▶ **AIM**
Every record that follows should be printed verbatim.

▶ **PROVIDED INFORMATION**
** begin **

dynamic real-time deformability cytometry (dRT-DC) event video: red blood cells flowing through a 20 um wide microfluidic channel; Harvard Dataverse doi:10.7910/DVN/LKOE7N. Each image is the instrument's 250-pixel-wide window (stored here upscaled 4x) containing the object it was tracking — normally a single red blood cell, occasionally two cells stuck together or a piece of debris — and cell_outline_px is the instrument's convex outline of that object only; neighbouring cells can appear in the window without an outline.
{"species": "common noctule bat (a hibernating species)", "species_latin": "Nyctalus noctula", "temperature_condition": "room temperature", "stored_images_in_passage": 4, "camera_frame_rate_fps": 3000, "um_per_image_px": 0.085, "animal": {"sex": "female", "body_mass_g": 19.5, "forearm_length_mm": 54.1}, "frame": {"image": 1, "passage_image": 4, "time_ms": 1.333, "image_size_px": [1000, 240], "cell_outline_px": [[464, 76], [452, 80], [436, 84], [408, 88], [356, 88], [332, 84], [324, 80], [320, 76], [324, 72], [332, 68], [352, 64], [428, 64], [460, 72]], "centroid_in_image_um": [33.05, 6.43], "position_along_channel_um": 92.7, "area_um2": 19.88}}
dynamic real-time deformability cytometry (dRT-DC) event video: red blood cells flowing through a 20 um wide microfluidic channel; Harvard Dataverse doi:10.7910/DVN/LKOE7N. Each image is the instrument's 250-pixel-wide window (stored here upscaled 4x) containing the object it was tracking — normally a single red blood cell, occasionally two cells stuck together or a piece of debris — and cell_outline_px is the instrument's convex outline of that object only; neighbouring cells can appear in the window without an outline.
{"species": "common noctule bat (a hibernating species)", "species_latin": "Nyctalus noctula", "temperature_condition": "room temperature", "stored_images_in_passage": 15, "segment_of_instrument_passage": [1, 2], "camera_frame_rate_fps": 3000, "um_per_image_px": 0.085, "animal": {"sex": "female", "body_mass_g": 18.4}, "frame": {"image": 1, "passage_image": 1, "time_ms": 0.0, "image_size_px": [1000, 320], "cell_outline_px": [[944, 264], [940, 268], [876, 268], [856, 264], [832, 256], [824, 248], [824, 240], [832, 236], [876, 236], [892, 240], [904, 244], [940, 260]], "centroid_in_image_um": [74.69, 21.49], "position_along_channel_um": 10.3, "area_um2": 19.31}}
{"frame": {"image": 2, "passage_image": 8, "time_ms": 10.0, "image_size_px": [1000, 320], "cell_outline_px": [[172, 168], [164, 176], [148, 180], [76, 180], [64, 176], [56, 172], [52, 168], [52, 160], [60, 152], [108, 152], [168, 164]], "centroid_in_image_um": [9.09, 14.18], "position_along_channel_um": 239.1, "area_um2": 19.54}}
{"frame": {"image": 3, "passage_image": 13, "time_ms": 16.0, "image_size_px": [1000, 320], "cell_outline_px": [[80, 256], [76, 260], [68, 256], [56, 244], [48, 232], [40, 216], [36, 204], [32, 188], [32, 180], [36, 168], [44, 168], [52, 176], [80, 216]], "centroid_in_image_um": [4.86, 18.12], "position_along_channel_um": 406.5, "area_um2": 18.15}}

** end **

▶ **WRITTEN ANSWER**
dynamic real-time deformability cytometry (dRT-DC) event video: red blood cells flowing through a 20 um wide microfluidic channel; Harvard Dataverse doi:10.7910/DVN/LKOE7N. Each image is the instrument's 250-pixel-wide window (stored here upscaled 4x) containing the object it was tracking — normally a single red blood cell, occasionally two cells stuck together or a piece of debris — and cell_outline_px is the instrument's convex outline of that object only; neighbouring cells can appear in the window without an outline.
{"species": "common noctule bat (a hibernating species)", "species_latin": "Nyctalus noctula", "temperature_condition": "room temperature", "stored_images_in_passage": 4, "camera_frame_rate_fps": 3000, "um_per_image_px": 0.085, "animal": {"sex": "female", "body_mass_g": 19.5, "forearm_length_mm": 54.1}, "frame": {"image": 1, "passage_image": 4, "time_ms": 1.333, "image_size_px": [1000, 240], "cell_outline_px": [[464, 76], [452, 80], [436, 84], [408, 88], [356, 88], [332, 84], [324, 80], [320, 76], [324, 72], [332, 68], [352, 64], [428, 64], [460, 72]], "centroid_in_image_um": [33.05, 6.43], "position_along_channel_um": 92.7, "area_um2": 19.88}}
dynamic real-time deformability cytometry (dRT-DC) event video: red blood cells flowing through a 20 um wide microfluidic channel; Harvard Dataverse doi:10.7910/DVN/LKOE7N. Each image is the instrument's 250-pixel-wide window (stored here upscaled 4x) containing the object it was tracking — normally a single red blood cell, occasionally two cells stuck together or a piece of debris — and cell_outline_px is the instrument's convex outline of that object only; neighbouring cells can appear in the window without an outline.
{"species": "common noctule bat (a hibernating species)", "species_latin": "Nyctalus noctula", "temperature_condition": "room temperature", "stored_images_in_passage": 15, "segment_of_instrument_passage": [1, 2], "camera_frame_rate_fps": 3000, "um_per_image_px": 0.085, "animal": {"sex": "female", "body_mass_g": 18.4}, "frame": {"image": 1, "passage_image": 1, "time_ms": 0.0, "image_size_px": [1000, 320], "cell_outline_px": [[944, 264], [940, 268], [876, 268], [856, 264], [832, 256], [824, 248], [824, 240], [832, 236], [876, 236], [892, 240], [904, 244], [940, 260]], "centroid_in_image_um": [74.69, 21.49], "position_along_channel_um": 10.3, "area_um2": 19.31}}
{"frame": {"image": 2, "passage_image": 8, "time_ms": 10.0, "image_size_px": [1000, 320], "cell_outline_px": [[172, 168], [164, 176], [148, 180], [76, 180], [64, 176], [56, 172], [52, 168], [52, 160], [60, 152], [108, 152], [168, 164]], "centroid_in_image_um": [9.09, 14.18], "position_along_channel_um": 239.1, "area_um2": 19.54}}
{"frame": {"image": 3, "passage_image": 13, "time_ms": 16.0, "image_size_px": [1000, 320], "cell_outline_px": [[80, 256], [76, 260], [68, 256], [56, 244], [48, 232], [40, 216], [36, 204], [32, 188], [32, 180], [36, 168], [44, 168], [52, 176], [80, 216]], "centroid_in_image_um": [4.86, 18.12], "position_along_channel_um": 406.5, "area_um2": 18.15}}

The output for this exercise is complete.